= Task item =
Reproduce the text of each of the following entries line for line, without changing any words, spelling, or punctuation.

= Exercise input =
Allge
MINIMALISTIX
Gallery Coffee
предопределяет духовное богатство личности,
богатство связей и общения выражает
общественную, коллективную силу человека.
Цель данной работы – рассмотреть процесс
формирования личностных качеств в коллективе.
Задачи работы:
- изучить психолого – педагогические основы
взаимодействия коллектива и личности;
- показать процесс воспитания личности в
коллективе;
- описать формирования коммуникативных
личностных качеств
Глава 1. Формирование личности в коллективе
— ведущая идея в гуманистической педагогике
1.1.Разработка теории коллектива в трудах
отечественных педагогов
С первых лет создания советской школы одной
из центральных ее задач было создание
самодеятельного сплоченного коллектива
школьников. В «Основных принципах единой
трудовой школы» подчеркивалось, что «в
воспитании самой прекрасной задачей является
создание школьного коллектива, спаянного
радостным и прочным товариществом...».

= Output for this exercise =
Allge
MINIMALISTIX
Gallery Coffee
предопределяет духовное богатство личности,
богатство связей и общения выражает
общественную, коллективную силу человека.
Цель данной работы – рассмотреть процесс
формирования личностных качеств в коллективе.
Задачи работы:
- изучить психолого – педагогические основы
взаимодействия коллектива и личности;
- показать процесс воспитания личности в
коллективе;
- описать формирования коммуникативных
личностных качеств
Глава 1. Формирование личности в коллективе
— ведущая идея в гуманистической педагогике
1.1.Разработка теории коллектива в трудах
отечественных педагогов
С первых лет создания советской школы одной
из центральных ее задач было создание
самодеятельного сплоченного коллектива
школьников. В «Основных принципах единой
трудовой школы» подчеркивалось, что «в
воспитании самой прекрасной задачей является
создание школьного коллектива, спаянного
радостным и прочным товариществом...».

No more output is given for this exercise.